■ **Task description**
For this exercise, copy all the data exactly and include none of the pictures.

■ **Source material**
=== Begin Enclosure ===

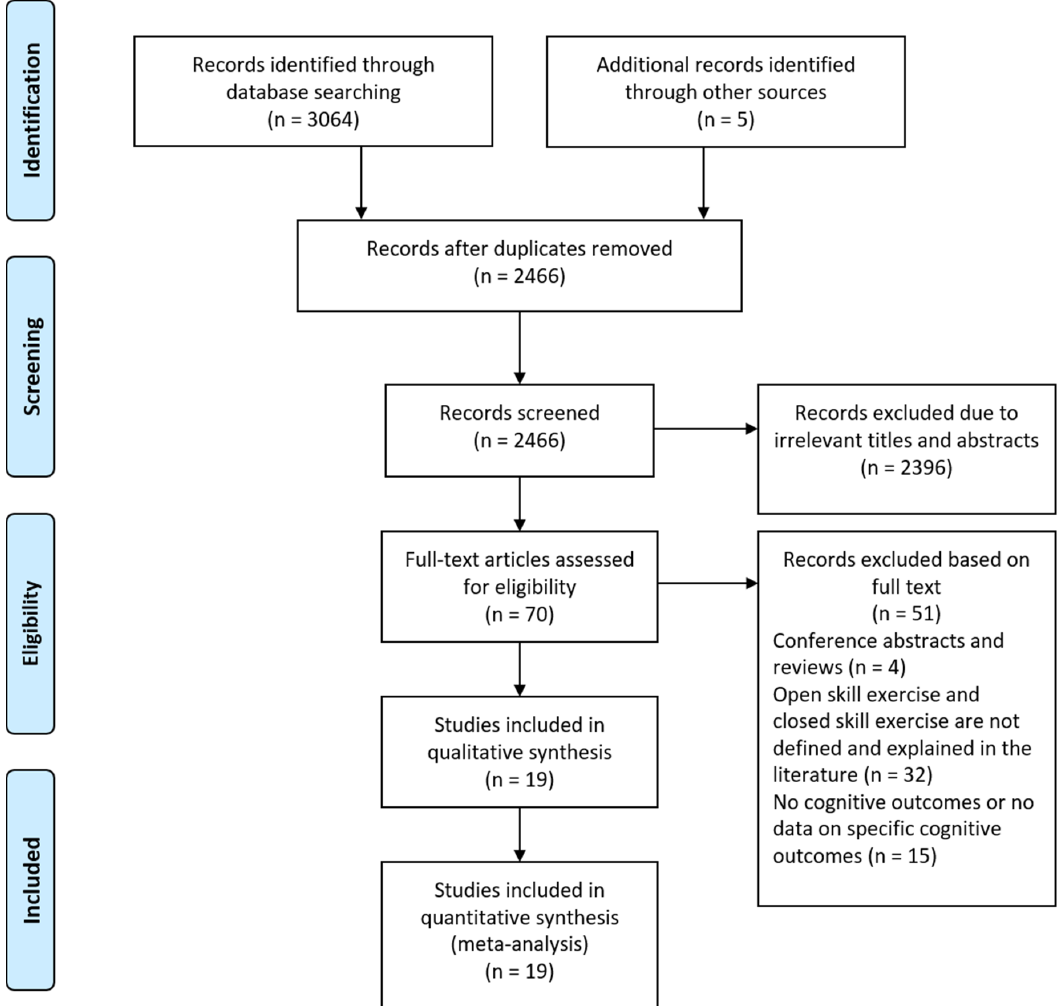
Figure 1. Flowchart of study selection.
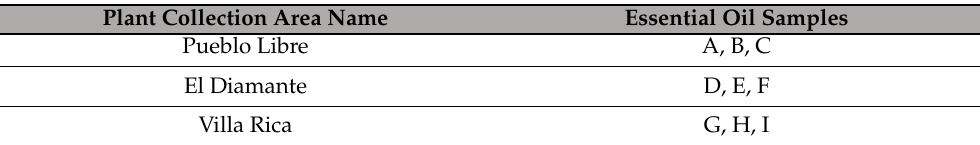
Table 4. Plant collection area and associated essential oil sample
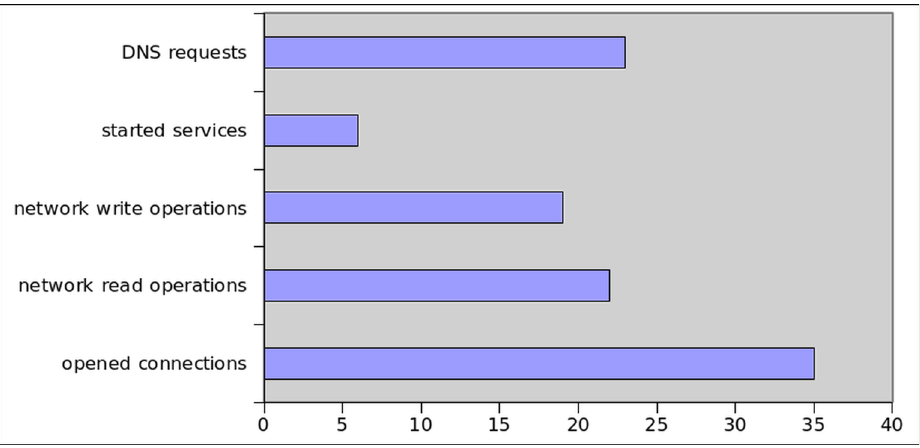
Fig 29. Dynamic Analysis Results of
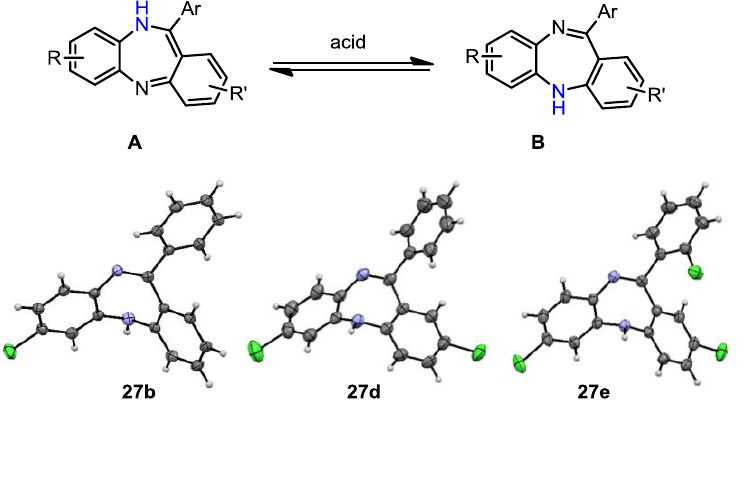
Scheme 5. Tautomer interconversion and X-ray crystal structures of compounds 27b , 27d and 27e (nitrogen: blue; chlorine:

=== End Enclosure ===

■ **Solution below**
Figure 1. Flowchart of study selection.
Table 4. Plant collection area and associated essential oil sample
Fig 29. Dynamic Analysis Results of
Scheme 5. Tautomer interconversion and X-ray crystal structures of compounds 27b , 27d and 27e (nitrogen: blue; chlorine:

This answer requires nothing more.